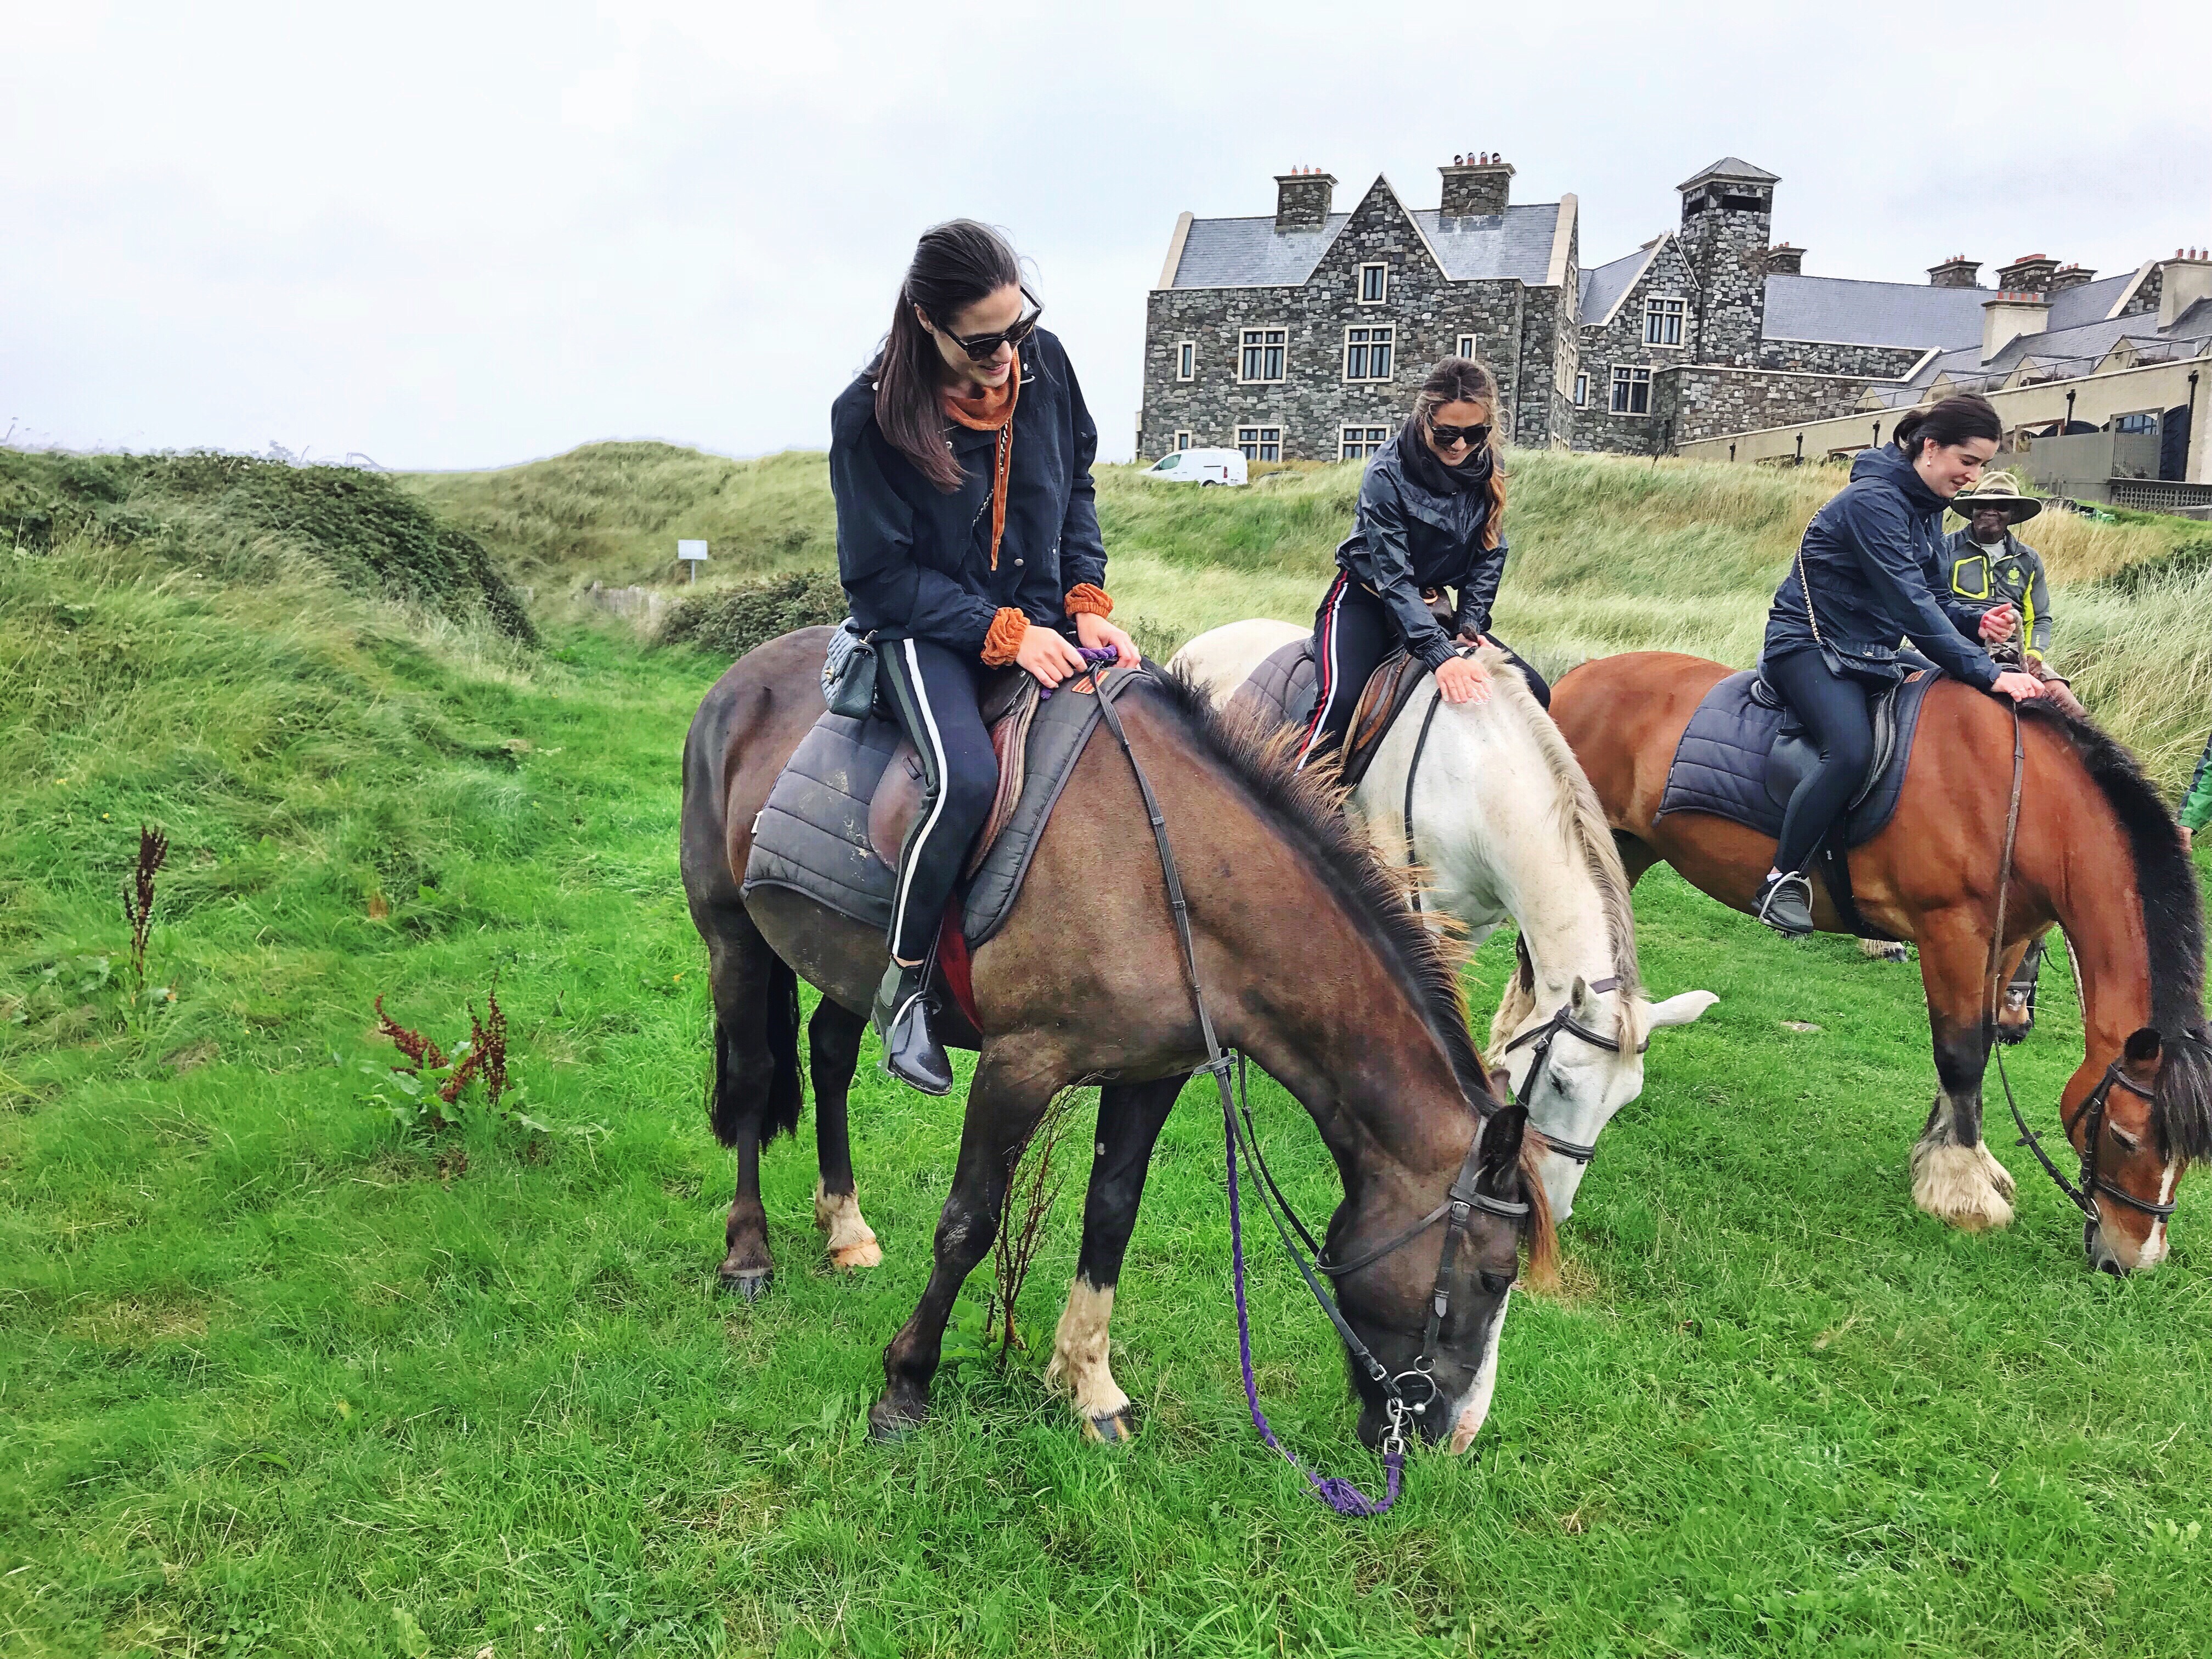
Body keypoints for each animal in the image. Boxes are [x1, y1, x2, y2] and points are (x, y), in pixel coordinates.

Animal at [672, 637, 1557, 1451]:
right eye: (1493, 1276)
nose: (1456, 1437)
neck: (1169, 871)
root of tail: (735, 682)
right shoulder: (1019, 1065)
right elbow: (969, 1224)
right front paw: (906, 1385)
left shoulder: (1153, 1075)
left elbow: (1111, 1217)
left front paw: (1088, 1386)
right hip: (731, 938)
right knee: (752, 1080)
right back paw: (748, 1255)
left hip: (842, 959)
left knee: (828, 1053)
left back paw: (845, 1226)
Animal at [1557, 654, 2212, 1283]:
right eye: (2126, 1137)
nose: (2133, 1261)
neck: (2024, 805)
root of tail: (1580, 675)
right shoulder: (1951, 930)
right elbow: (1961, 1054)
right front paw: (1963, 1189)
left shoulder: (2003, 943)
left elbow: (1972, 1046)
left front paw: (1949, 1159)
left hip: (1628, 850)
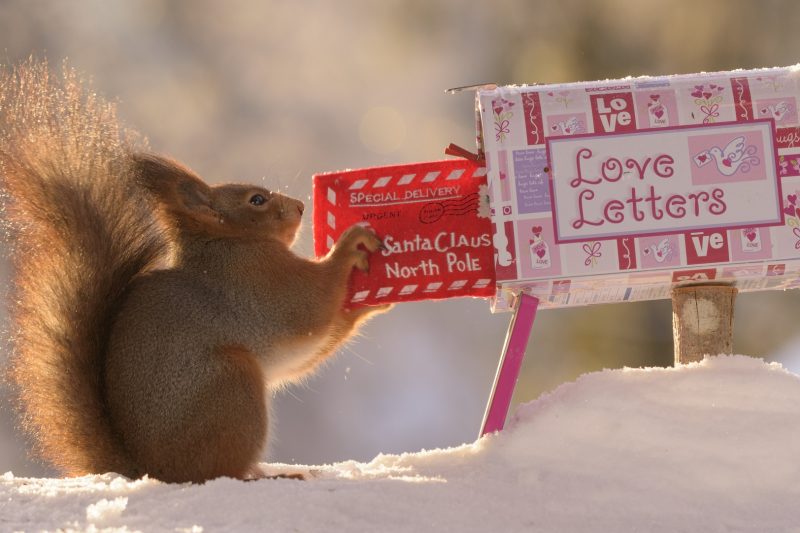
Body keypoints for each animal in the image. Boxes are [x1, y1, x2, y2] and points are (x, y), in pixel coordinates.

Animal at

▶ TO DO: Nothing should appear in the answer except the lines above from the line with "right knee: (752, 1080)" through the line with "right front paw: (1963, 1189)", both included, written out exactly.

▶ OUTPUT:
right knee: (752, 1080)
right back paw: (748, 1255)
left hip: (842, 959)
left knee: (828, 1053)
left back paw: (845, 1226)
Animal at [1557, 654, 2212, 1283]:
right eye: (2126, 1137)
nose: (2133, 1261)
neck: (2024, 805)
root of tail: (1580, 675)
right shoulder: (1951, 930)
right elbow: (1961, 1054)
right front paw: (1963, 1189)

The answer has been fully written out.